She’s already won me over with her West Coast-inspired Salmon and Corn Chowder and Thai Shrimp-Fried Rice spiced with red curry paste and fish sauce. I’m hankering for more.
Lewis had a stable but unfulfilling career as a financial analyst before following the advice of her half-Korean husband, Nick, by launching Honeysuckle, a YouTube channel, to “find my voice through food.” For more than a decade, she’s uploaded videos revolving around the California-fresh, Asian-influenced meals she cooks inside their L.A. home for her family that now includes two toddlers and a border collie, whose adorable faces appear in these pages.

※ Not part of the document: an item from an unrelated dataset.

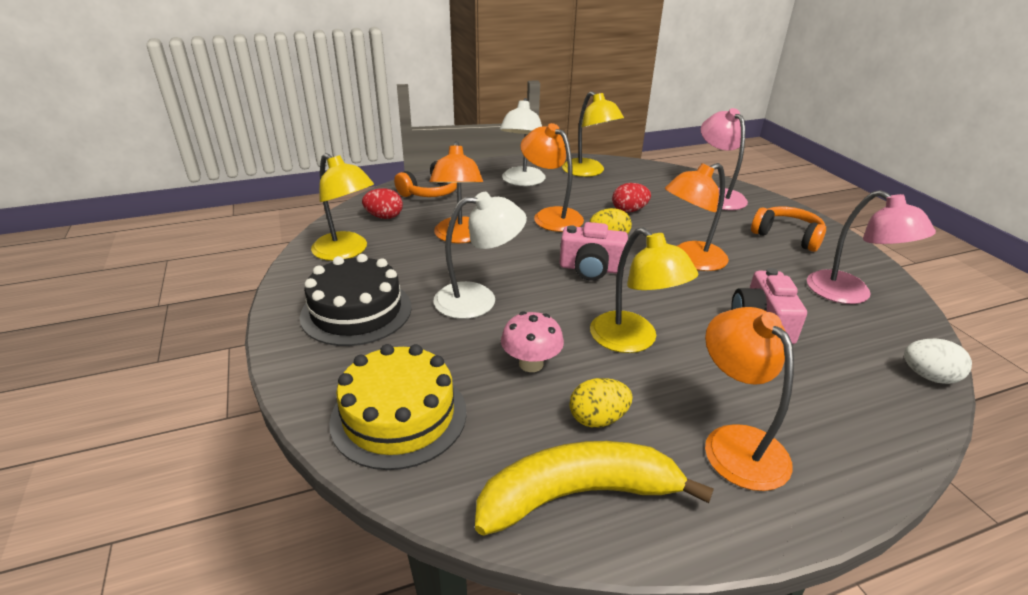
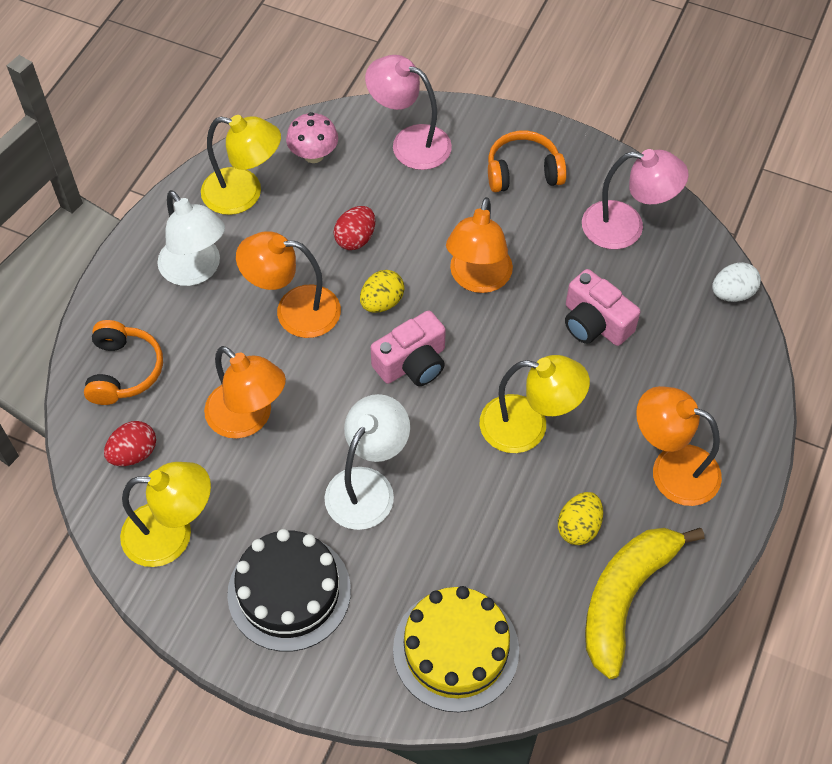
camera: 45 degrees left, 25 degrees up
pink mushroom [501,311,564,372] -> pink mushroom moved to [286,112,338,163]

Like her videos, “The Honeysuckle Cookbook” reflects a breezy, upbeat style drawn from family traditions and the modern, melting-pot flavors that surround her. There are chapters devoted to morning rituals built around steaming cups of fanciful coffees and teas; quick breakfasts of overnight oats and chia puddings jazzed up with fruits, nuts and flavorings; main dishes and sides that employ seasonal ingredients and handy tools such as sheet pans and multipots; and fun-loving desserts like Chocolate-Cherry Blondies and a banana cake based on the one cut at her wedding, and served each anniversary since.
“I’ve tinkered with the recipe over the years, taking down the sweetness in the frosting, but our fondness for its velvety lusciousness only grows,” she writes.
From the soft pinks of the table settings to the four pages of sentimental thank-yous at the end, I’m finding this sweet reality show of a cookbook as comforting as a cup of Sweet Lavender Latte or Rose Milk Tea.